I start the engine, pull onto the dark road heading south. My hands grip the wheel while my thigh still burns with the memory of her touch. The phantom sensation of her cold fingers spreads through me, the only truth that matters. She touched me. After everything, after the verdict, after seven days of silence, she chose to touch me.
I press my own hand to my thigh where hers rested, trying to hold onto the ghost of her. My cock hardens at just the memory, my body already forgetting the seven bodies behind me, remembering only her fingers claiming me for those few seconds. The bruise on her jaw flashes behind my eyelids every time I blink. Someone marked what's mine. Someone hurt her while I sat in my apartment drowning in self-pity.
Twelve hours. That's all I'm giving her verdict to stand. Twelve hours to heal, to rest, to remember what her body knows. That she belongs to me. That every breath she takes, every beat of her heart, every drop of wetness between her thighs when she thinks of me, all of it is mine.
Hallstein dies today. The dossier releases. The world will know what he is. And when that's done, when his blood is on my hands and justice is served, I'm coming back for her.
This time, I'm not asking permission. This time, I'm not leaving without her. Her body already told me what her words won't.
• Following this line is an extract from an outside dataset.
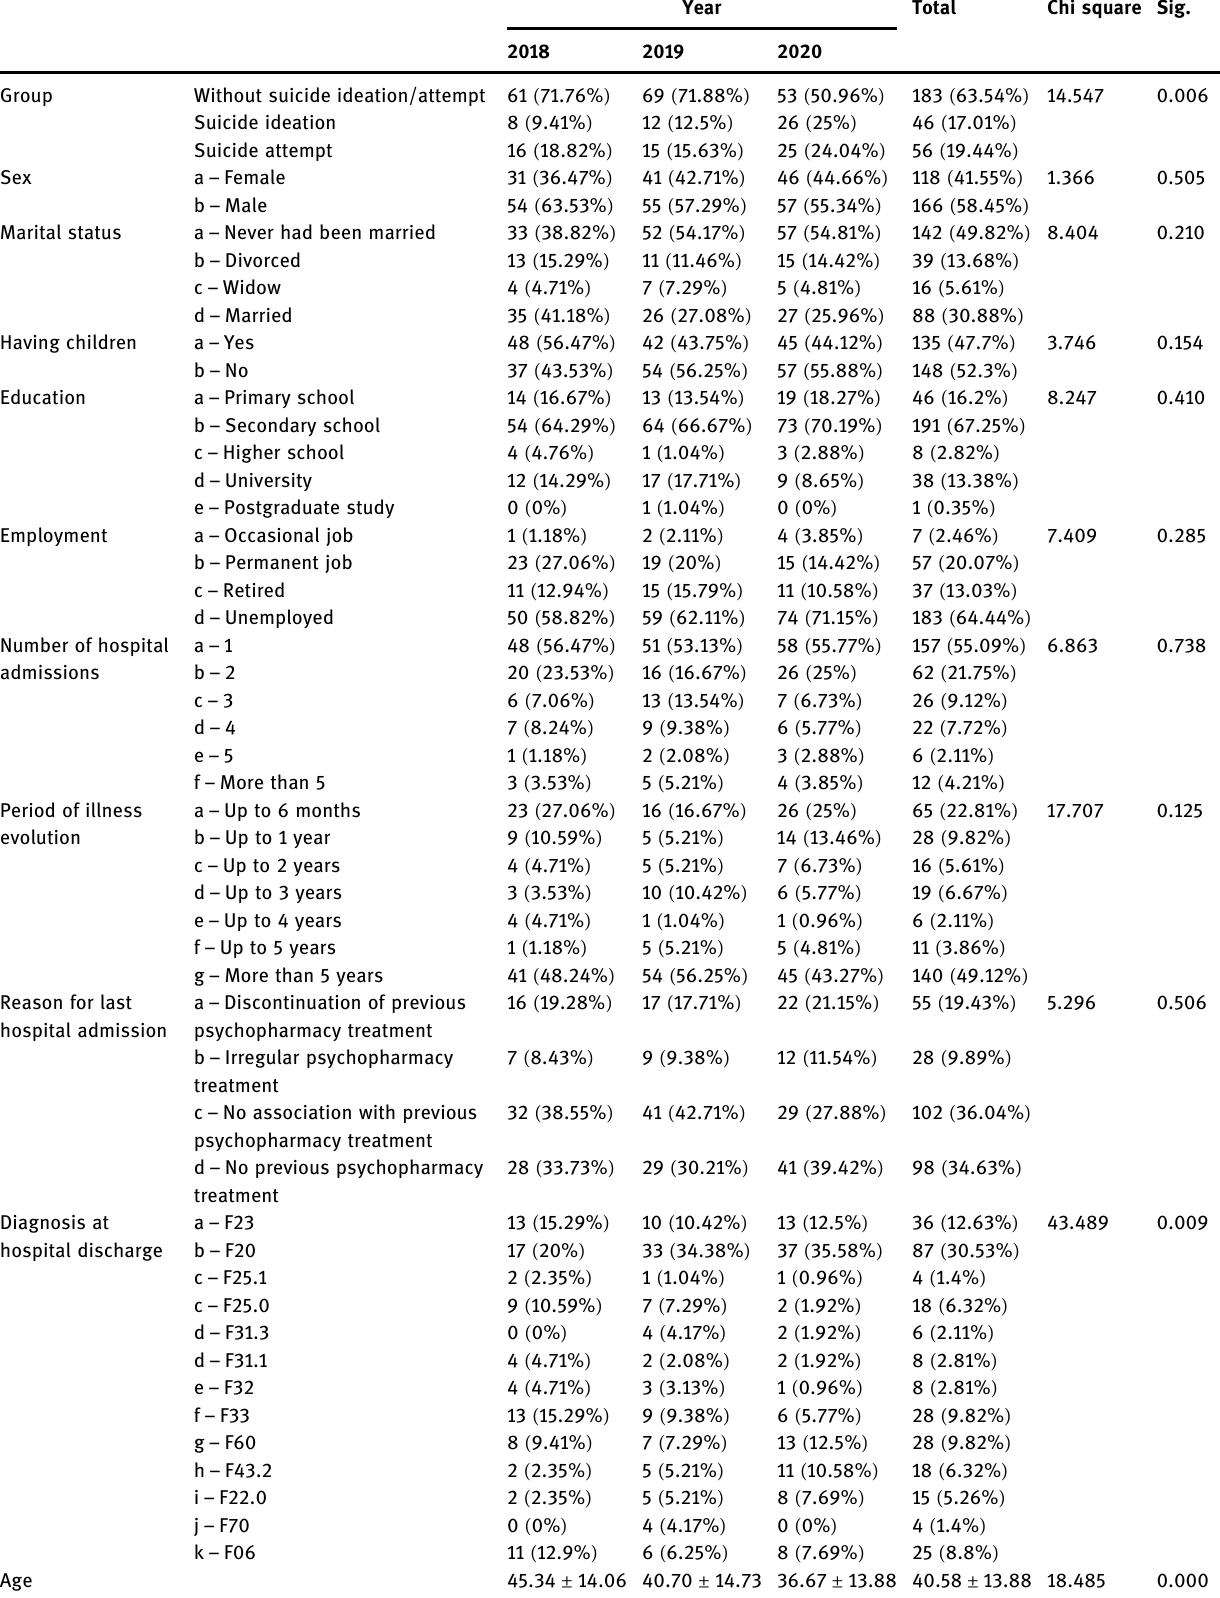
Year Total Chi square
That hand on my thigh was a confession her pride won't let her speak. She needs me to take the choice from her, needs me to be the monster who claims what's his so she doesn't have to admit she wants to be claimed.
Twelve hours, Daphne. Then I'm coming, and this time when I cross that threshold, you're leaving with me whether you've forgiven me or not.
28 - Daphne
My wrists and ankles hurt from being zip tied, and my jaw aches from being punched. But those aren’t what bothers me.
Papa brings me breakfast in bed, perches on the edge of my mattress while I spoon scrambled eggs into my mouth. His gaze lands on the photo of Maman.
"Hélène loved it here," he says suddenly, the words careful but certain. "In a way that you don't."
I look up sharply. "I love it here, Papa."
"Don't lie to me, cherie. You love me, but you're meant for bigger things than this small town." His good hand rests flat on the mattress.